The K-defense industry, which has been in a holding pattern during the first half of the year, is set to enter a significant production and delivery phase in the latter half. The large order volumes secured in recent years are now poised to impact financial results.
As of June 9, major domestic defense companies have accumulated an order backlog totaling 100 trillion won. Hanwha Aerospace reported a cumulative order backlog of 39.7 trillion won in its ground defense sector by the end of the first quarter. During the same period, Korea Aerospace Industries (KAI) recorded 26.55 trillion won, LIG Defense and Aerospace reached 25.31 trillion won, and Hyundai Rotem's defense division stood at 10.1 trillion won.
A significant portion of this order backlog is expected to be reflected in revenues from the second half of this year through 2029. As large contracts signed over the past five years move into production and delivery phases, exports of tanks, guided weapons, and aircraft are ramping up.
Hanwha Aerospace recently signed an additional contract to supply 72 Cheonmu multiple rocket launchers to Poland in 2024, along with a contract to provide 54 K9 self-propelled howitzers and 36 K10 ammunition supply vehicles to Romania.
KAI is following up on a contract signed with Indonesia in 2021 for six T-50i advanced trainer aircraft, having delivered two units earlier this year, with more deliveries planned for the second half. Additionally, the follow-up deliveries of 48 FA-50 light combat aircraft to Poland, contracted in 2022, are progressing sequentially. The initial delivery of 18 FA-50s to Malaysia, contracted in 2023, is also scheduled for the upcoming months.
Hyundai Rotem signed a basic contract with Poland for 1,000 K2 tanks in 2022. To date, confirmed orders from the first and second execution contracts total 360 units, with follow-up contracts for the remaining 640 units still pending.
Expectations for improved financial performance are high. Cha Woon-sam, an analyst at Hana Securities, predicts that the combined operating profit growth rate for the five major defense firms will increase from 18.8% in the first half to 60.9% in the latter half.
The order volume is likely to grow further, as the achievements of the Lee Jae-myung administration's diplomatic efforts in the Middle East become evident.
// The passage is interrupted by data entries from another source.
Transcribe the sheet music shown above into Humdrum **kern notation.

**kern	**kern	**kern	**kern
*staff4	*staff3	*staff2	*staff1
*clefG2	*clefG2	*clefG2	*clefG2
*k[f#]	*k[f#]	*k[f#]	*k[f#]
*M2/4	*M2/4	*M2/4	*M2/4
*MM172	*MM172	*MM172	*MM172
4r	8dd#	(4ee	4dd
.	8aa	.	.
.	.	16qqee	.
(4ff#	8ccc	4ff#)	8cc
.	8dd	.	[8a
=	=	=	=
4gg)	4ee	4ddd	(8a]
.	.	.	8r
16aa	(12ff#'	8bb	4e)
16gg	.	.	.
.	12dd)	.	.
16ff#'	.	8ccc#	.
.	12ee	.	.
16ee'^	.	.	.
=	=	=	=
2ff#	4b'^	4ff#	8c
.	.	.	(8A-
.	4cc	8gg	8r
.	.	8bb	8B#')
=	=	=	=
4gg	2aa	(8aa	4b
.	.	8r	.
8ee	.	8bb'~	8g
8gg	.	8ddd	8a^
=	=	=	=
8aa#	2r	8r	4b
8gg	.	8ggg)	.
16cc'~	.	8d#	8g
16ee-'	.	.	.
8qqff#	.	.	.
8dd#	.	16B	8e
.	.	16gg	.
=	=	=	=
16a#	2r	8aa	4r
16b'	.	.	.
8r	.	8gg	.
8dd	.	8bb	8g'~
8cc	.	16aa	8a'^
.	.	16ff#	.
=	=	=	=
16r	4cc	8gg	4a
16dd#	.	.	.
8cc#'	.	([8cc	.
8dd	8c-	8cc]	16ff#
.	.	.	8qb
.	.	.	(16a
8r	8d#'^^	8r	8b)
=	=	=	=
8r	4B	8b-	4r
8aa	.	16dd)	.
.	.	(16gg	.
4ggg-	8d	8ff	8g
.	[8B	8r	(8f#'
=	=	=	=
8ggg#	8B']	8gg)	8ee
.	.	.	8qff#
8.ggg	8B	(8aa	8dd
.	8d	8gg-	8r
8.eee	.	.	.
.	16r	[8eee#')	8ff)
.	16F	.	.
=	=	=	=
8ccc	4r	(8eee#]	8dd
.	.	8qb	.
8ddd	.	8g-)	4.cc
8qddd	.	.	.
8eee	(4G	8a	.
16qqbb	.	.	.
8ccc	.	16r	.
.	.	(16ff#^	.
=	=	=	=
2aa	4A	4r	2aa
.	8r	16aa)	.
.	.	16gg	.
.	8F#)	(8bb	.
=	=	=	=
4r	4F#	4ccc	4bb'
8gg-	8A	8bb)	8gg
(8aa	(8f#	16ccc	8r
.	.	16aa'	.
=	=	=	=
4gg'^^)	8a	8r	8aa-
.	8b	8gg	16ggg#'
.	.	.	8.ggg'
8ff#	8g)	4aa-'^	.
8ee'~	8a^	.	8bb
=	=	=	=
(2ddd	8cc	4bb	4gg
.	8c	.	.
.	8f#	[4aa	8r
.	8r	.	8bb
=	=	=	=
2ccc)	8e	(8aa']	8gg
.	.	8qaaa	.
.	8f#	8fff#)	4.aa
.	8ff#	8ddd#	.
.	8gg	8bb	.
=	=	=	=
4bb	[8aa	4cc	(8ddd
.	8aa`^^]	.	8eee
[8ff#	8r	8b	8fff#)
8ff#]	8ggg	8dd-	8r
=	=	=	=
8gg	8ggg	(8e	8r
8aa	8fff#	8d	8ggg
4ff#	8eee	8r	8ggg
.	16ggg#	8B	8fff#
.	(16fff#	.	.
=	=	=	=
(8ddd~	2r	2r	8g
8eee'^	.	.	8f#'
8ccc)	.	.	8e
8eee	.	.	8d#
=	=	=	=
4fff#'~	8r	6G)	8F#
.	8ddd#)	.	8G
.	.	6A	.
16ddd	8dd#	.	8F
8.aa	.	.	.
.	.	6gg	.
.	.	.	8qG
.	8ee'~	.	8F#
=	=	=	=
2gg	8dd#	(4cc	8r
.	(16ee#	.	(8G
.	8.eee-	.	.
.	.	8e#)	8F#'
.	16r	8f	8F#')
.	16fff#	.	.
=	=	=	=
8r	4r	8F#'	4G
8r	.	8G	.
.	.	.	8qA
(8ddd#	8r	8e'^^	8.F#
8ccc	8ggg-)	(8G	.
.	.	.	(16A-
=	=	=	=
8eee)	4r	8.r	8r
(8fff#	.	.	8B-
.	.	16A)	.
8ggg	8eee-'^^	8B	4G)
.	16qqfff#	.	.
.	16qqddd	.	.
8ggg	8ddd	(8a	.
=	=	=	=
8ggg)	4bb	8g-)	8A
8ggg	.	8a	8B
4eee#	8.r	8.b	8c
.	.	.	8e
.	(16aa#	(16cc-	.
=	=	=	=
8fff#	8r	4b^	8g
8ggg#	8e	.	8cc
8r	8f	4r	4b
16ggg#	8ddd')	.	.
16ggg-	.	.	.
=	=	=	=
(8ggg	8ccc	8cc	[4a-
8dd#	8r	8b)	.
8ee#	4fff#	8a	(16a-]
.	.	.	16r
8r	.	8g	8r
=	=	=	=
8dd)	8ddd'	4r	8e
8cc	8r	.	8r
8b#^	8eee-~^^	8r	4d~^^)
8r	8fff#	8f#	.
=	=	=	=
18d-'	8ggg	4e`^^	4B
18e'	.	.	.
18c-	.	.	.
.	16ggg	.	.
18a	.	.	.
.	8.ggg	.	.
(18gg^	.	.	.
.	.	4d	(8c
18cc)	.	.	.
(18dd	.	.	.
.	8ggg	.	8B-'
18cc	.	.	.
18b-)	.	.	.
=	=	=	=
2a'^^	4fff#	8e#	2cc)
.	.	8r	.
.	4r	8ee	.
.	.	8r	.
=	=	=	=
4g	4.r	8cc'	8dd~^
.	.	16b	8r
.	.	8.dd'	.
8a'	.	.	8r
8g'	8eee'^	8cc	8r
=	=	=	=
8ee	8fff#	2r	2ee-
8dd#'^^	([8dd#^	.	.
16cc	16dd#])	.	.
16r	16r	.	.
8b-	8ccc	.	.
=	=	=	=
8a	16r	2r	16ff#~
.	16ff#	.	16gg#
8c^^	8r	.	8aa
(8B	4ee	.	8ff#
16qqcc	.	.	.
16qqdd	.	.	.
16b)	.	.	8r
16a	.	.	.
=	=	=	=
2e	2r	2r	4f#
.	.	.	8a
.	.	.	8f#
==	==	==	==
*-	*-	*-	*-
Chief of Staff Kang Hoon-sik announced that an agreement was reached earlier this year to pursue a total of $65 billion in cooperative projects with the UAE, including $35 billion in defense-related initiatives. There is also a high potential for further collaboration in next-generation weapon systems, in addition to existing air defense systems like Cheongung-II.
Decisions on large projects, such as the Canadian submarine program, are expected soon. Industry experts believe that the ability to fulfill existing contracts will directly correlate with future competitiveness in securing new orders.
Choi Gi-il, a professor of military studies at Sangji University, noted, "The Middle Eastern market tends to keep negotiations under wraps, but results should be reflected soon. However, any issues during production and delivery could impact corporate credibility and future order competitiveness, so efforts to enhance execution capabilities must be prioritized."
* This article has been translated by AI.